Schedule retrieved from HogStats.com.

| Date time, TV | Rank^{#} | Opponent^{#} | Result | Record | Site city, state |
| * |  | Northeastern State Teachers College | W 57–26 | 1–0 | Schmidt Gymnasium Fayetteville, Arkansas |
| * |  | Northeastern State Teachers College | W 37–17 | 2–0 | Schmidt Gymnasium Fayetteville, Arkansas |
| * |  | Southeastern State Teachers College | W 32–29 | 3–0 | Schmidt Gymnasium Fayetteville, Arkansas |
| * |  | Southeastern State Teachers College | W 24–22 | 4–0 | Schmidt Gymnasium Fayetteville, Arkansas |
| January 2, 1930* |  | at Drury | L 25–28 | 4–1 | Springfield, Missouri |
| January 3, 1930* |  | at Saint Louis | L 13–32 | 4–2 | West Pine Gym St.
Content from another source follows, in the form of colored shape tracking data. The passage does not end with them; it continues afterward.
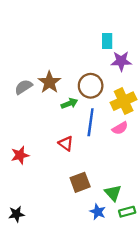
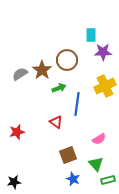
brown circle: (91, 86) -> (67, 60), moved
pink semicircle: (120, 128) -> (99, 139), moved
blue star: (98, 212) -> (73, 179), moved

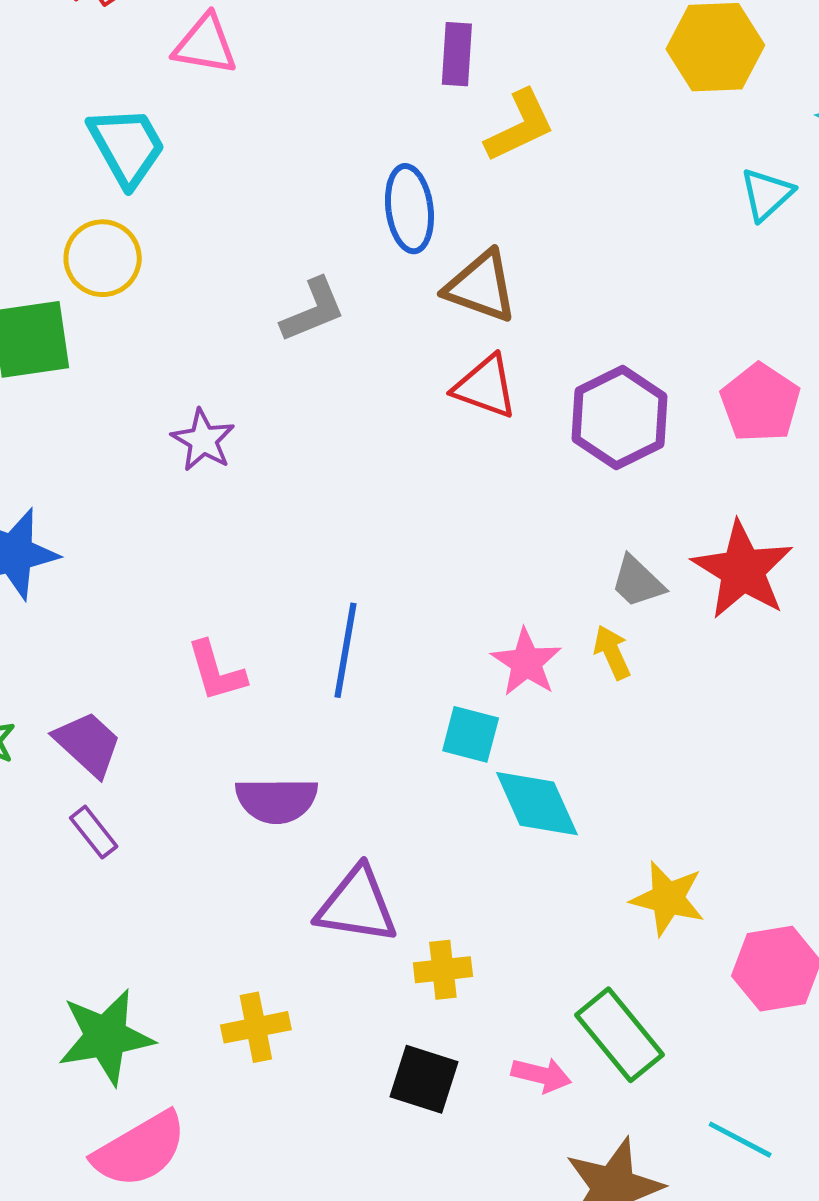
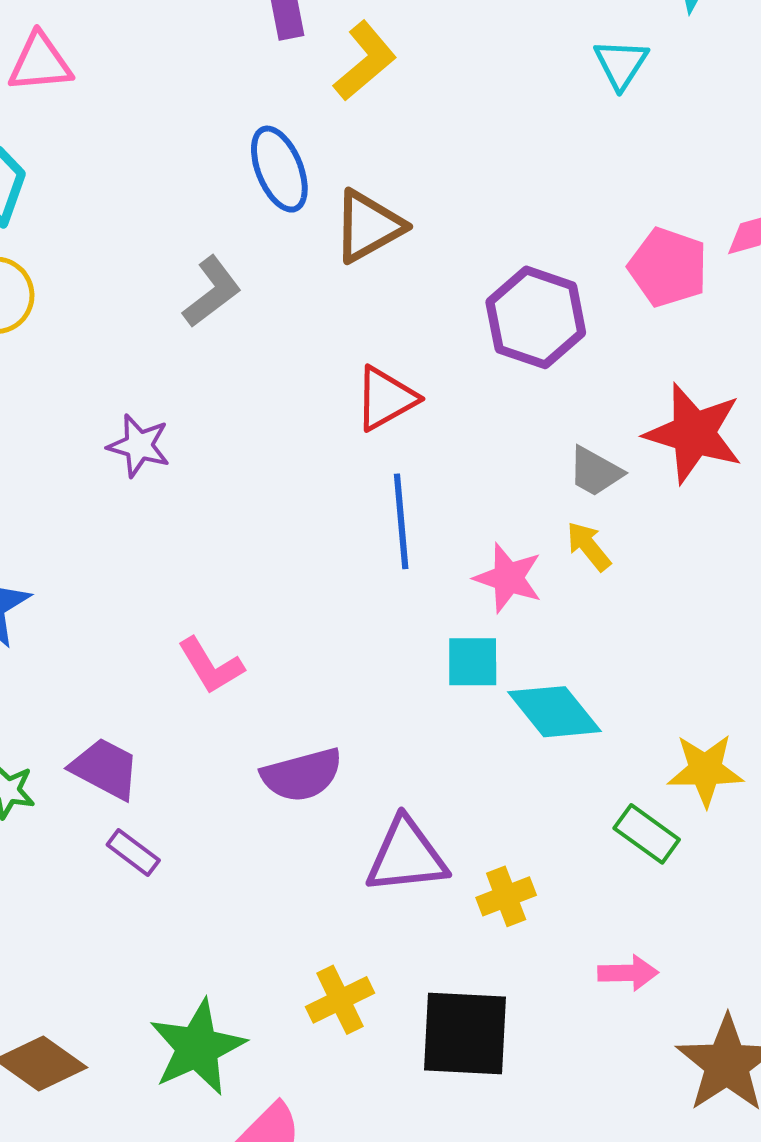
brown triangle: (481, 287) -> (368, 226), turned -34
red triangle: (485, 387) -> (386, 398), moved, turned -34
blue line: (346, 650) -> (401, 521), moved
green rectangle: (620, 1035) -> (647, 834), moved, size x0.7
black square: (424, 1079) -> (465, 1034), moved, size x1.4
Louis, Missouri |
| January 4, 1930* |  | at Southwest Missouri State Teachers College | L 21–40 | 4–3 | Springfield, Missouri |
| January 6, 1930* |  | at Kansas State Teachers College of Pittsburg | L 23–36 | 4–4 | Pittsburg, Kansas |
| January 7, 1930* |  | at Kansas State Teachers College of Pittsburg | L 20–51 | 4–5 | Pittsburg, Kansas |
| January 10, 1930 |  | TCU | W 32–21 | 5–5 (1–0) | Schmidt Gymnasium Fayetteville, Arkansas |
| January 11, 1930 |  | TCU | W 22–18 | 6–5 (2–0) | Schmidt Gymnasium Fayetteville, Arkansas |
| January 17, 1930 |  | Texas | W 22–19 | 7–5 (3–0) | Schmidt Gymnasium Fayetteville, Arkansas |
| January 18, 1930 |  | Texas | L 27–29 | 7–6 (3–1) | Schmidt Gymnasium Fayetteville, Arkansas |
|  |  | at Baylor | W 30–23 | 8–6 (4–1) | Waco, Texas |
|  |  | at Baylor | W 27–21 | 9–6 (5–1) | Waco, Texas |
| February 7, 1930* |  | at Oklahoma A&M | W 30–20 | 10–6 (5–1) | Armory–Gymnasium Stillwater, Oklahoma |
| February 8, 1930* |  | at Oklahoma A&M | W 30–23 | 11–6 (5–1) | Armory-Gymnasium Stillwater, Oklahoma |
|  |  | SMU | W 28–27 | 12–6 (6–1) | Schmidt Gymnasium Fayetteville, Arkansas |
|  |  | SMU | W 44–29 | 13–6 (7–1) | Schmidt Gymnasium Fayetteville, Arkansas |
| February 21, 1930 |  | at Texas A&M | W 28–24 | 14–6 (8–1) | DeWare Field House College Station, Texas |
| February 22, 1930 |  | at Texas A&M | W 25–23 ^{OT} | 15–6 (9–1) | DeWare Field House College Station, Texas |
| February 24, 1930 |  | at Rice | W 30–26 | 16–6 (10–1) | Houston, Texas |
| February 25, 1930 |  | at Rice | L 16–37 | 16–7 (10–2) | Houston, Texas |
*Non-conference game. ^{#}Rankings from AP Poll. (#) Tournament seedings in parentheses.